Sunday, June 9, 2013

Time to say "Goodbye"

This post is going to be a tough one.

For the past nine years, I have served as the lead music teacher at Chets Creek Elementary.  During that time, I grew as an educator, became Board-Certified in the process, taught thousands of children, was blessed to have students in the All-State Chorus, LaVilla Side-by-Side and the First Coast Honors Chorus, established a Recorder Club that performed all over the city, developed budding musicians many of whom are still singing in choirs and playing in bands throughout the district, etc. The list could go on and on.  I recently found myself at a place in my career where I could have chosen to coast until retirement or finish what was started many years ago.  I chose the latter.

As a child, I grew up in Jacksonville Beach, Florida.  I attended Seabreeze Elementary, was bussed to a 6th Grade Center located in a part of town we rarely frequented during the height of integration, attended 7th-9th grades at Fletcher Junior High (now Fletcher Middle School) and 10th-12th grades at Fletcher Senior High School.  Thirty-seven years ago, I entered the chorus room at FHS and the rest is history.  While at Fletcher, I sang in the Varsity Chorus, the Madrigal Ensemble, the Pop Ensemble and was the official Student Conductor.  I was the only person at that time to have made the cut for the All-State Mixed Chorus every year that I was eligible (8th through 12th grades).  Sweet memories....

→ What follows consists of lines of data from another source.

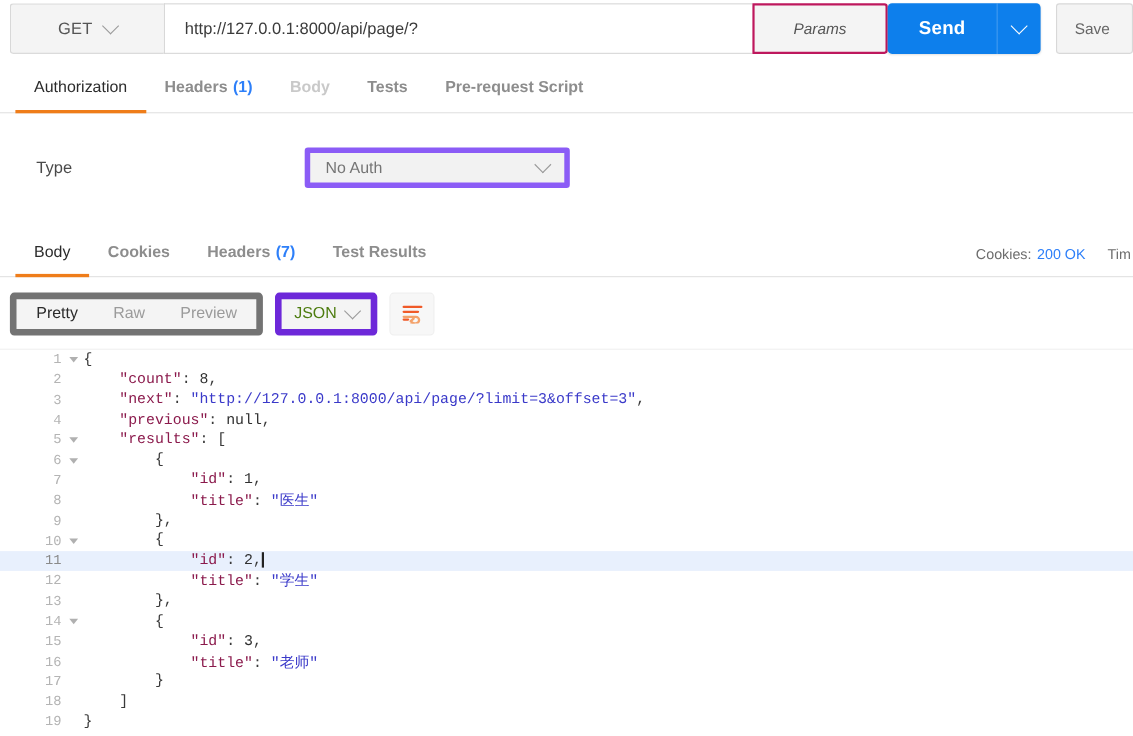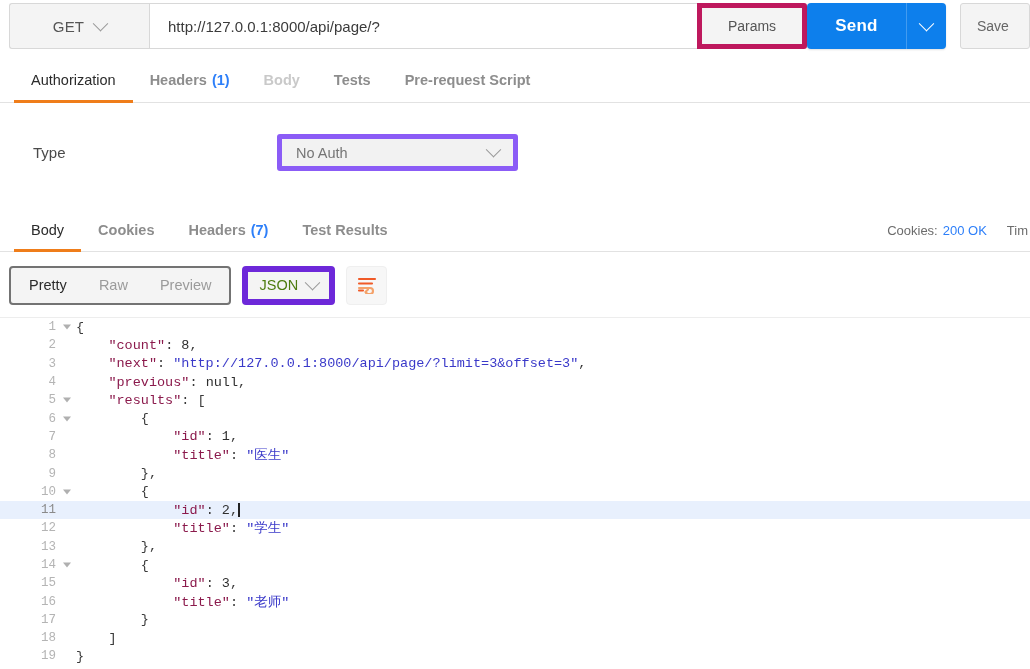--- a/index.html
+++ b/index.html
@@ -48,13 +48,14 @@
   }
   .url-text { font-size: 15px; color: #3b3b3b; }
   .params-btn {
-    width: 110px; height: 46px;
-    background: #f4f4f4;
-    border: 5px solid #be185d;
+    width: 123px; height: 46px;
+    background: #f4f4f4;
+    border: 2px solid #be185d;
     border-radius: 0 3px 3px 0;
     display: flex; align-items: center; justify-content: center;
     font-size: 14px; color: #555;
     cursor: pointer;
+    font-style: italic;
   }
   .send-group {
     display: flex; align-items: stretch;

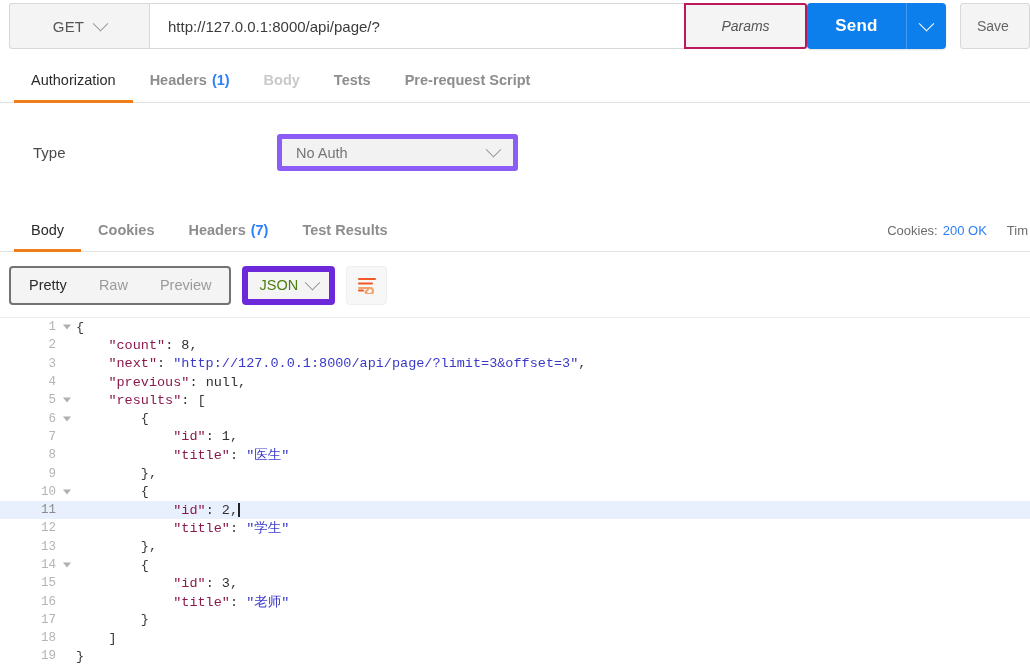--- a/index.html
+++ b/index.html
@@ -168,7 +168,7 @@
     display: flex; align-items: center;
     height: 39px;
     background: #f4f4f4;
-    border: 2px solid #737373;
+    border: 6px solid #737373;
     border-radius: 4px;
     padding: 0 2px;
   }

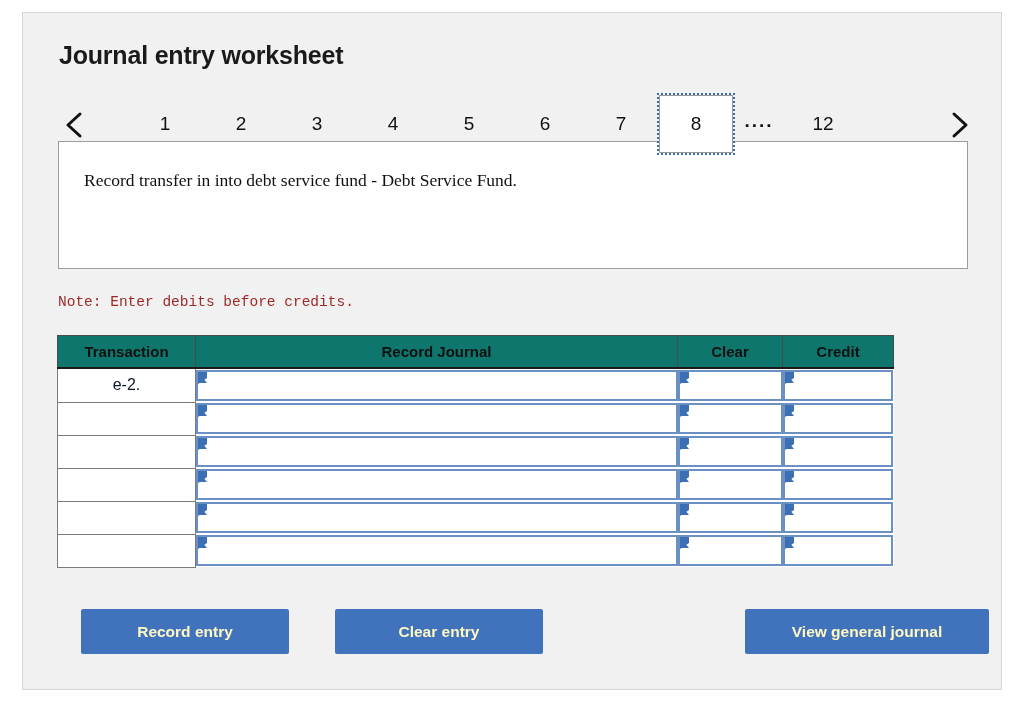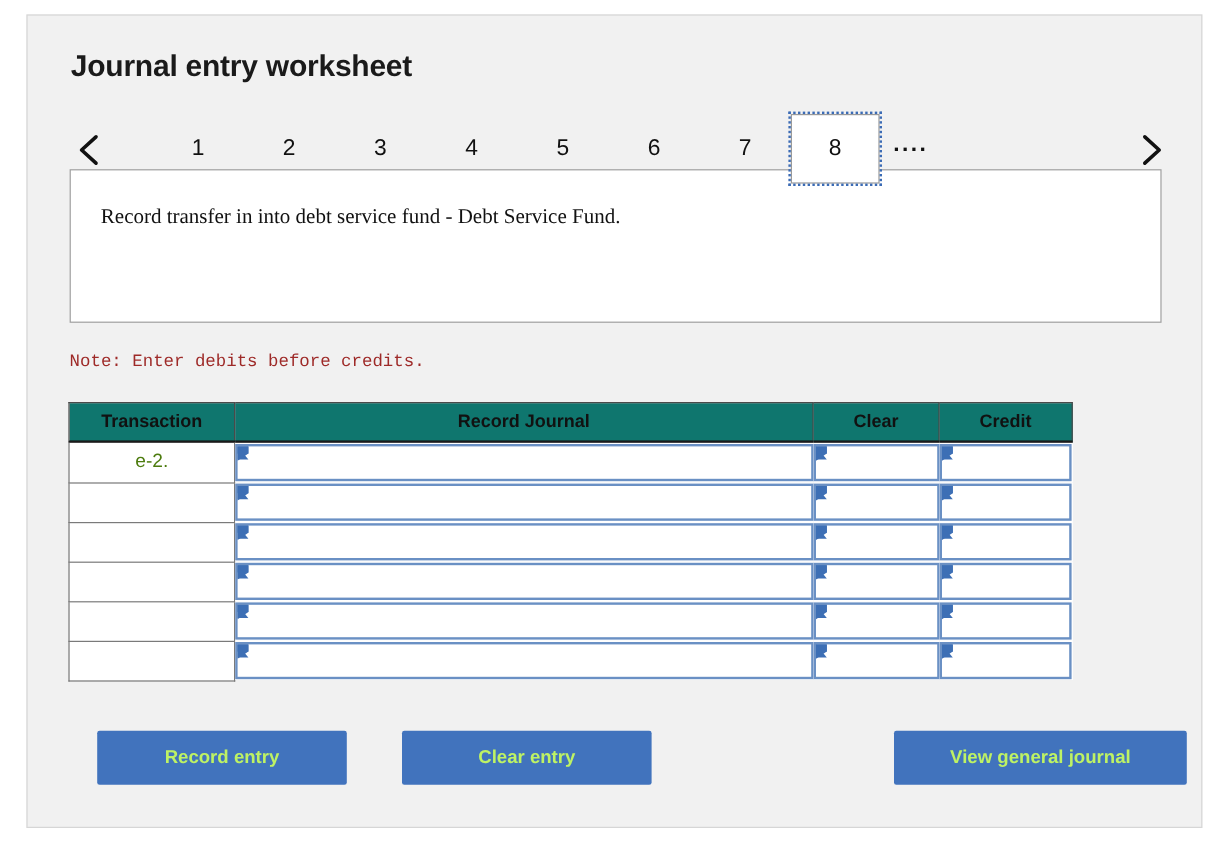--- a/index.html
+++ b/index.html
@@ -276,6 +276,7 @@
         <div class="pager-item">7</div>
         <div class="pager-item selected">8</div>
         <div class="pager-dots">....</div>
+        <div class="pager-item">12</div>
       </div>
 
       <div class="pager-arrow pager-next">

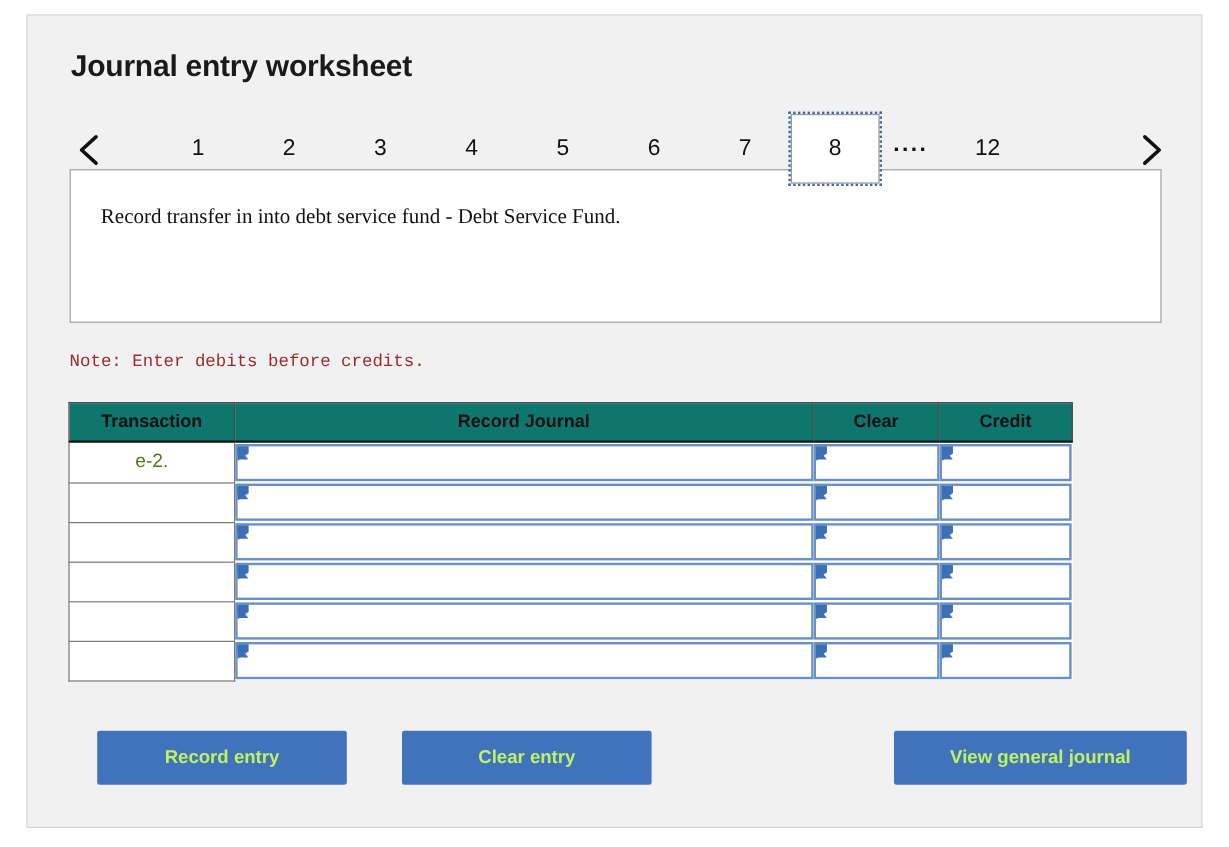--- a/index.html
+++ b/index.html
@@ -178,7 +178,7 @@
     border-bottom: 1px solid #7a7a7a;
     text-align: center;
     font-size: 16px;
-    color: #4d7c0f;
+    color: #0f172a;
     vertical-align: middle;
   }
   .cell-transaction.first { border-top: none; }

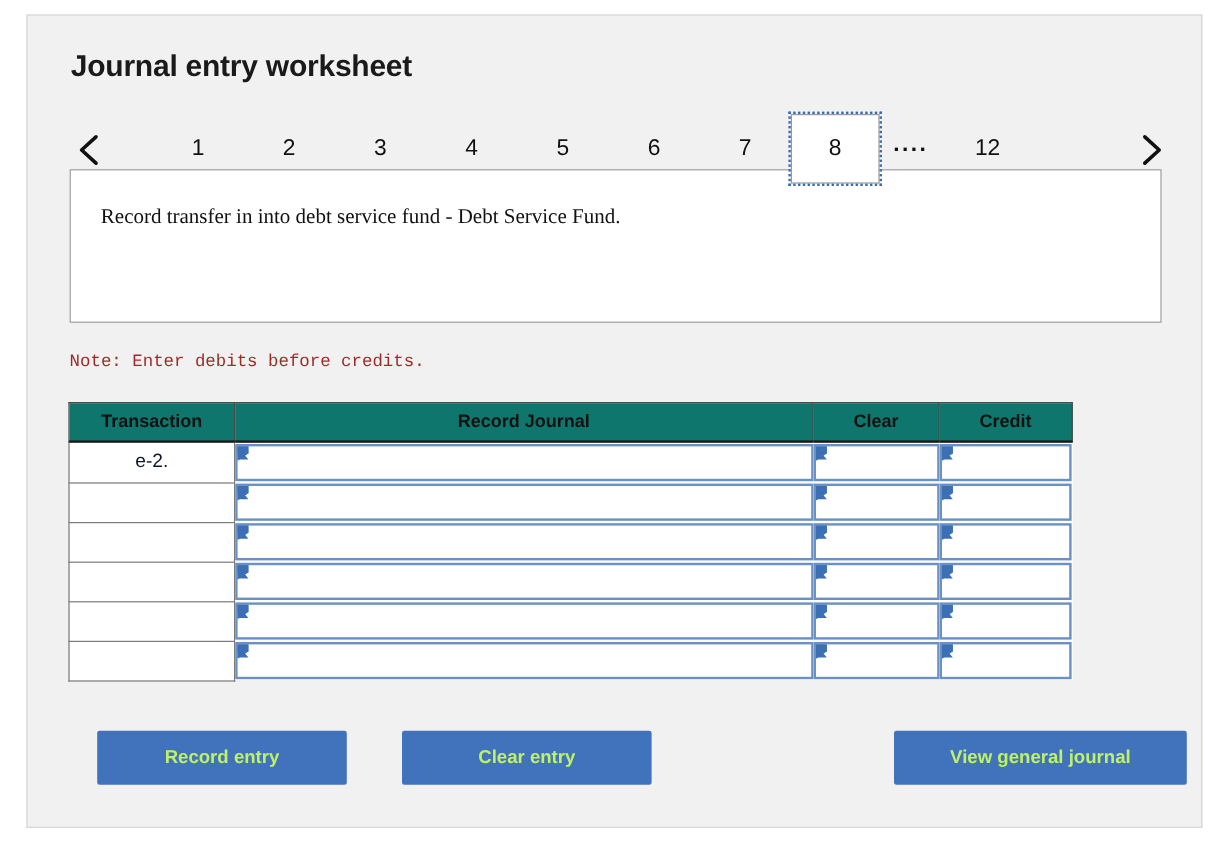--- a/index.html
+++ b/index.html
@@ -233,7 +233,7 @@
     top: 0;
     height: 45px;
     background: #4173bd;
-    color: #bef264;
+    color: #fef9c3;
     font-size: 15.5px;
     font-weight: bold;
     border: none;

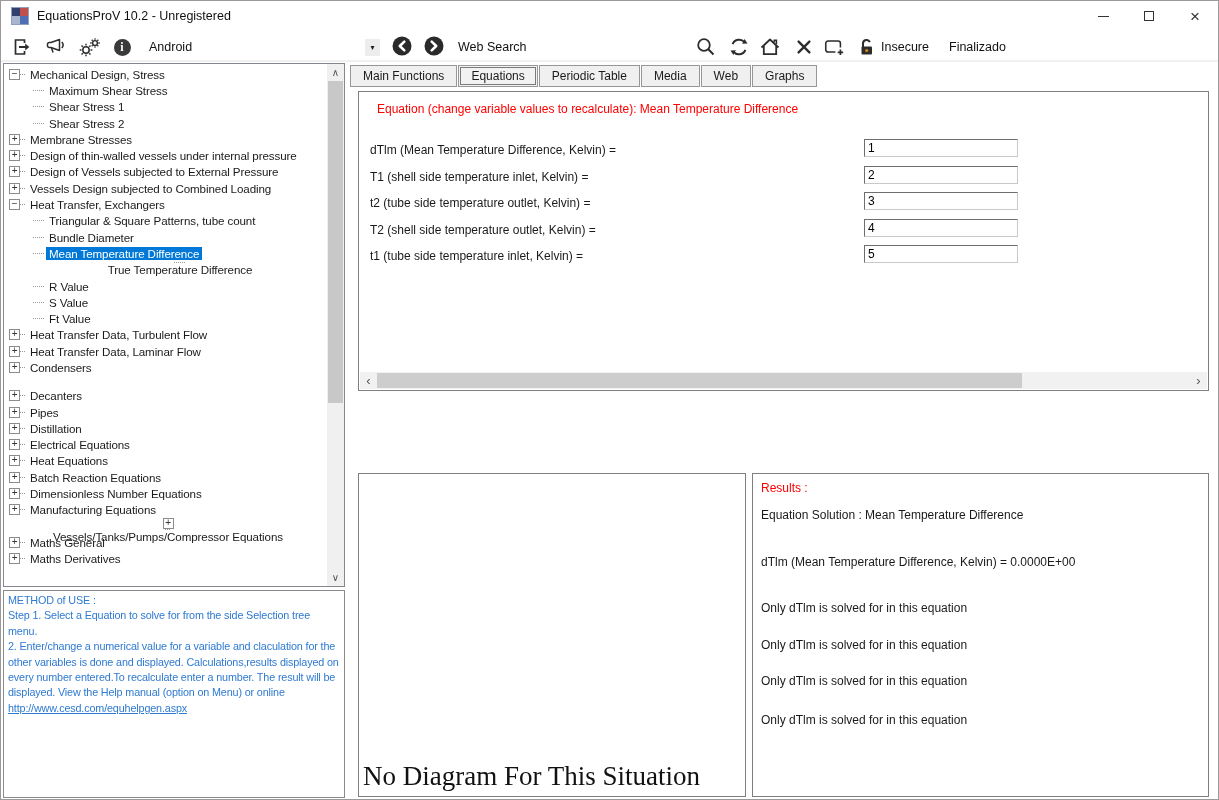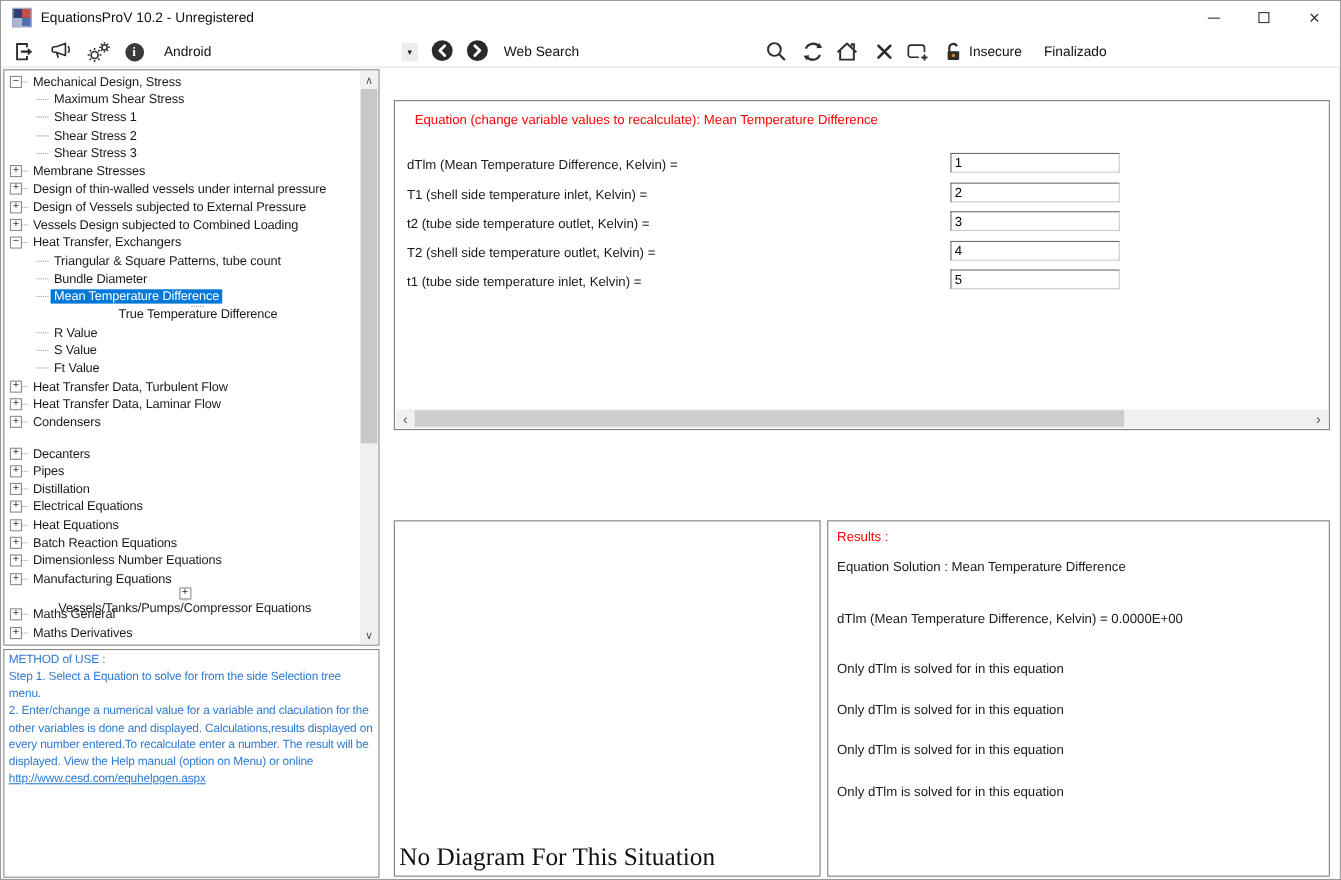--- a/index.html
+++ b/index.html
@@ -402,6 +402,19 @@
     <div><span>2. Enter/change a numerical value for a variable and claculation for the other variables is done and displayed. Calculations,results displayed on every number entered.To recalculate enter a number. The result will be displayed. View the Help manual (option on Menu) or online </span><a>http://www.cesd.com/equhelpgen.aspx</a></div>
   </div>
 
+  <div class="tab-strip">
+  <div class="tab"><span>Main Functions</span></div>
+
+  <div class="tab selected"><span>Equations</span></div>
+
+  <div class="tab"><span>Periodic Table</span></div>
+
+  <div class="tab"><span>Media</span></div>
+
+  <div class="tab"><span>Web</span></div>
+
+  <div class="tab"><span>Graphs</span></div>
+</div>
 
   <div class="equation-panel">
     <div class="eq-header">Equation (change variable values to recalculate): Mean Temperature Difference</div>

Five years ago, I was made aware by the current choral director at Fletcher that she would be retiring at the end of the 2012-13 school year.  For the next five years, I shadowed her all over the state of Florida trying to get a handle on what life is like as a choral educator at the high school level.  For the past two years, I have paid professional dues for both the Florida Elementary Music Educators' Association AND the Florida Vocal Association so I could follow their e-mails and track with them throughout the course of the school year.  I did everything I could think of to be well-prepared when the time arrived for her to retire after 35 years of service in music education.

I have no idea how many applicants applied for her position, but God chose me to take her place.  I am humbled and grateful to her for having more faith in me than I could ever have in myself.  I am thankful to my music teachers who invested time and talent into helping me become the very best I could be.  Many of them have passed on, but my heart tells me that somehow they know.  I must trust that my Daddy knows too.  He would be extremely proud of me.

I will spend the summer practicing the piano and running scales with my voice so I will be ready.  I am registered for Choral Panorama and have met with the chorus officers for next year.  I have asked a very capable high school chorus director in our county to mentor me as I walk through this first year, and he has graciously agreed to do so.  It isn't often one gets to return to their roots nearly 40 years later and relive the experience from the other side.

It's a brand new work with a new principal, a new performing arts team, a new group of students and a new teacher tool kit.  The mission is the same; the mission field has dramatically changed. As I told my current principal, "I love living on the edge!"  She smiled.  She lives on the edge much of the time herself.

I will dearly miss my principal, my team members and my colleagues at Chets Creek Elementary.  I promised at our faculty luncheon last week that I would open a FaceBook account so that we can keep in touch.  I received word today that there is a Resource Team meeting scheduled tomorrow morning at 8:30 a.m. and I will not be present.  I'm having a difficult time wrapping my brain around that one...

I leave you with a quote from a rather famous children's author.  "Don't cry because it's over; smile because it happened."  (Dr. Seuss).  As I move from one season of life into another, I would like to say "thank you" to those of you who loved, supported and encouraged me over the past nine years.  I could not have done it without you!!